3.3 Motor Learning And Plasticity
Motor learning and memory include both adaptation and skill acquisition. Adaptations involve changes in motor performance without an enhancement in capabilities. For example, if a prism shifts the visual image of a target, it takes several attempts to correct the error induced in reaching toward that target. Such adaptation leaves the system able to reach or throw accurately, but no more so than before adaptation. By contrast, learning a skill involves obtaining a new capability or improved performance, beyond the system’s prior limits. Evidence from brain-imaging studies suggests that the motor cortex changes the way it processes information during both skill learning (e.g., learning a movement sequence) and adaptation (e.g., tracking a rotating target). Other methods lead to the same conclusion. During sequence learning, for example, the movements caused by stimulating motor cortex become larger and easier to evoke (Hallett 1999). And during motor adaptation, the activity levels and other properties of neurons change.
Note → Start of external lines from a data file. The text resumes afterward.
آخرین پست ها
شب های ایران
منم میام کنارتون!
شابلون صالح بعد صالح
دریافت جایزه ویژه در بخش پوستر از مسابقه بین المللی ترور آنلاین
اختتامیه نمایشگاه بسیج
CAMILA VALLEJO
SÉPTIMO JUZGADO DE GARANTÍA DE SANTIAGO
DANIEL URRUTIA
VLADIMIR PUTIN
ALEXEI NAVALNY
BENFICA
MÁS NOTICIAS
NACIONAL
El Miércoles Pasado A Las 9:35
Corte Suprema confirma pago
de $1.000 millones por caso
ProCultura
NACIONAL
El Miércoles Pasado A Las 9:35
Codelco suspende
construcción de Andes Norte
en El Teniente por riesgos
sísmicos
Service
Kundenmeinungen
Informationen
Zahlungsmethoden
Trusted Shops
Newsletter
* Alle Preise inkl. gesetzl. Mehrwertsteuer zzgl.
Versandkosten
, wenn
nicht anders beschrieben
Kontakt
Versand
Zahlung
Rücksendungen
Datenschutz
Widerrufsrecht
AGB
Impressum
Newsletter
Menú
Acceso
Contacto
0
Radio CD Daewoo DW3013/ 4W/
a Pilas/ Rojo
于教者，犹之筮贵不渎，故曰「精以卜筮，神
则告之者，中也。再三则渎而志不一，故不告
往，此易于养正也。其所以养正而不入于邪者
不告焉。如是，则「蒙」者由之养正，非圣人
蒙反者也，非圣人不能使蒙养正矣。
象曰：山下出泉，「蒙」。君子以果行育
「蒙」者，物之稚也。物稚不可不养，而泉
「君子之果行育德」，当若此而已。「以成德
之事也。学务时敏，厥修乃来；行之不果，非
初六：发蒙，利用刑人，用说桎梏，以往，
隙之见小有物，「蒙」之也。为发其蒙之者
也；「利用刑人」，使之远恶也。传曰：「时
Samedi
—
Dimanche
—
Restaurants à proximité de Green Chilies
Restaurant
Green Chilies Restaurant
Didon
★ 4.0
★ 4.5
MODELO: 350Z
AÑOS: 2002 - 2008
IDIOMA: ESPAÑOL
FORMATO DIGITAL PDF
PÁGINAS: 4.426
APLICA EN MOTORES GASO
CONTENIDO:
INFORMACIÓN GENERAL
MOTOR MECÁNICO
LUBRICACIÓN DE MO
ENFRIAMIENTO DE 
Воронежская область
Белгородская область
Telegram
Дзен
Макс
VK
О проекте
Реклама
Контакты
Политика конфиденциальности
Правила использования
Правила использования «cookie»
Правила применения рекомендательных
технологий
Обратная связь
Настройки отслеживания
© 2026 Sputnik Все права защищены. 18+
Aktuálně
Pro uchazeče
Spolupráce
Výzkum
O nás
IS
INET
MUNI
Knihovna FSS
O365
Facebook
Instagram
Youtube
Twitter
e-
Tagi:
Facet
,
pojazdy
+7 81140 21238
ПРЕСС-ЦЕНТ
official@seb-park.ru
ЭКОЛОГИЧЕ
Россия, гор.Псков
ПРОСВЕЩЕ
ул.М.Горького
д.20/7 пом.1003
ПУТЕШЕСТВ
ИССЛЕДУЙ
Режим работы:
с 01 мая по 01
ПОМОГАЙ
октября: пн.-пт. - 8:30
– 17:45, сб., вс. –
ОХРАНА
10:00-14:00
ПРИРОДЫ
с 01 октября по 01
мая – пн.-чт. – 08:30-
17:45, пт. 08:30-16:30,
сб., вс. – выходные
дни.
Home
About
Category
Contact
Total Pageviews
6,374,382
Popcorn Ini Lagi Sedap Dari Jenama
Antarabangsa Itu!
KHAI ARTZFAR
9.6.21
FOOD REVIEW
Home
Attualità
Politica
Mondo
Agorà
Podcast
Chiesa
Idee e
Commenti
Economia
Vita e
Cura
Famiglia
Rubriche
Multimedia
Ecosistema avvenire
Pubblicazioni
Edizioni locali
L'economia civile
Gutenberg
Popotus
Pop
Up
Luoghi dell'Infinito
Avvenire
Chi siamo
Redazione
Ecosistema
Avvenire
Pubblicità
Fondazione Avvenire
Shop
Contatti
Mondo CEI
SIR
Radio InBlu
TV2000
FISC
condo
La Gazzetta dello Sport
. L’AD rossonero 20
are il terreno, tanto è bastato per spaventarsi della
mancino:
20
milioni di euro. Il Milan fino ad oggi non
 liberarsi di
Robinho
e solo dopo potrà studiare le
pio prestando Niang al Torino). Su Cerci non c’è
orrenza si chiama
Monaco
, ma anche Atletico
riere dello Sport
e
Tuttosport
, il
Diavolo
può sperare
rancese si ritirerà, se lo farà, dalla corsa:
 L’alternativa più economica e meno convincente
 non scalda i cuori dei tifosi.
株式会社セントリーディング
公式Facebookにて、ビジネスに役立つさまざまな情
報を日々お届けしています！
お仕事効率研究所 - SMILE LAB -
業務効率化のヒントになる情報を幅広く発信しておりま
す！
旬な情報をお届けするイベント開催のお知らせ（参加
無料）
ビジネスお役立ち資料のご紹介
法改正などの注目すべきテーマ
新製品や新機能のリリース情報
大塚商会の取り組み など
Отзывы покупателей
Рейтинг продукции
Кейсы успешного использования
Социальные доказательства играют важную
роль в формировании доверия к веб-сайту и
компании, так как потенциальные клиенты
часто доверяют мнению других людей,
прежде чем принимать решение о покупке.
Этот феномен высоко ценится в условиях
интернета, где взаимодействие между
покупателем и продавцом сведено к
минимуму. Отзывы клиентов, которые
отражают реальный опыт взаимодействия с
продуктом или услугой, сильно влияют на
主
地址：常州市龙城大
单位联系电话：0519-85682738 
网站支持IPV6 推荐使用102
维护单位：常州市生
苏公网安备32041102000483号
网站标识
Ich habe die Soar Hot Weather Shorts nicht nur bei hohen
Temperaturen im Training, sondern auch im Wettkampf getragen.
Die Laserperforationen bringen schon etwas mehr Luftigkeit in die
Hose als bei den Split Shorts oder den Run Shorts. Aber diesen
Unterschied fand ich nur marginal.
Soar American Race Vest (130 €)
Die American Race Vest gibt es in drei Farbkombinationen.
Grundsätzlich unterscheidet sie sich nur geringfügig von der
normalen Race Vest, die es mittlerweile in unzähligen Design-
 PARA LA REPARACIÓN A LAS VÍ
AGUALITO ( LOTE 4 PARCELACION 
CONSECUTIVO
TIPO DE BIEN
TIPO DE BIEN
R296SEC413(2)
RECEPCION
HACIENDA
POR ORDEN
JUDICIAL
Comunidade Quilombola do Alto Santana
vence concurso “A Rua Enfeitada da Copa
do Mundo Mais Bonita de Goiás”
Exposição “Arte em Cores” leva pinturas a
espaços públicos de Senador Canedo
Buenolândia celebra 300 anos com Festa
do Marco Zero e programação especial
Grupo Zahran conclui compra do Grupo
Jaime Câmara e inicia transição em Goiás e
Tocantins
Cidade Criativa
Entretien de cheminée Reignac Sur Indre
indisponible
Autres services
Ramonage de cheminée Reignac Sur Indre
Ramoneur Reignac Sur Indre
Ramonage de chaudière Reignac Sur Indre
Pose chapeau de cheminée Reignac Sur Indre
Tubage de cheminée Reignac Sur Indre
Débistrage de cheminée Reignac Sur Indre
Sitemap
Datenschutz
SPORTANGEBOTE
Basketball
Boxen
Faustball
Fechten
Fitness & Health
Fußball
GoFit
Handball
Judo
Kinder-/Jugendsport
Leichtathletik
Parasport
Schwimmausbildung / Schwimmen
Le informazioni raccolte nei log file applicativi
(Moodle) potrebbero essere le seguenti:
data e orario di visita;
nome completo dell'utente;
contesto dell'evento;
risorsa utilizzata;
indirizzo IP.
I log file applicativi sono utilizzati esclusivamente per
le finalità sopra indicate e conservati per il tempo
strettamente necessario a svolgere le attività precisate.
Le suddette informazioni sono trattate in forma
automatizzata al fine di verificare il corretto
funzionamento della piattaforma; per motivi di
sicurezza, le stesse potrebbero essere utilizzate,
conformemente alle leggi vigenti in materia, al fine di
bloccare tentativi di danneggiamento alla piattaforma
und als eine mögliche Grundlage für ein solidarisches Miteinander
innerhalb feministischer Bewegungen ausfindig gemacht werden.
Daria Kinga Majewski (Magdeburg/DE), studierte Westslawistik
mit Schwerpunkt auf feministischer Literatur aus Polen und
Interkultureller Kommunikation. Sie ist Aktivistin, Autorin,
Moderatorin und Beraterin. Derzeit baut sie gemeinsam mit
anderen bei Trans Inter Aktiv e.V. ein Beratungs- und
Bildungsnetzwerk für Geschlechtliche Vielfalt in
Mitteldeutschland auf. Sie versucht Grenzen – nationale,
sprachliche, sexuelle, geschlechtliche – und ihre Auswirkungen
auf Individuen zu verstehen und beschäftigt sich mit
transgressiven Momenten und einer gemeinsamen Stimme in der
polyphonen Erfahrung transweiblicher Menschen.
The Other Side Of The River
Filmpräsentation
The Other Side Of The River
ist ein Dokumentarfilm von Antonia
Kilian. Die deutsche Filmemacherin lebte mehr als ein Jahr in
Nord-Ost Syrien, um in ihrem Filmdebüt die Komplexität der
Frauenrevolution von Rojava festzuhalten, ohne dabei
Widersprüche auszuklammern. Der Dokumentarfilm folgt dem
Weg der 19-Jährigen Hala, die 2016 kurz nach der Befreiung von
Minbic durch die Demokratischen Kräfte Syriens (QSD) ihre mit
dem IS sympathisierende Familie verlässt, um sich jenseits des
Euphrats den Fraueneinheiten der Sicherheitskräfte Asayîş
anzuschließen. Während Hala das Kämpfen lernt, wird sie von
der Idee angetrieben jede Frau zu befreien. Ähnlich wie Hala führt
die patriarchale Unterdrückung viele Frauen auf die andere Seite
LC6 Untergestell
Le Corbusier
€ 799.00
Nearly 1 percent of the population has suﬀered a stroke causing motor disability. Many of these patients survive for years, 35 percent for a decade or more. Recovery of function usually proceeds slowly and often remains incomplete. Recent research has shown that on account of the brain’s plasticity, important organizational changes occur after damage to motor cortex. Practice that leads to such plasticity enhances recovery of function (Nudo et al. 1997). Future research will likely focus on drug treatments and other therapies aimed at regulating cortical plasticity. The advent of treatments to ameliorate damage to the motor cortex could have eﬀects resembling the development of correctional optics in the thirteenth century. Eyeglasses extended the productivity of artisans by freeing them from the limitations of middle-age farsightedness (Landes 1998). Extending the productivity of patients with motor cortex damage could have similar beneﬁts for both the individual and society.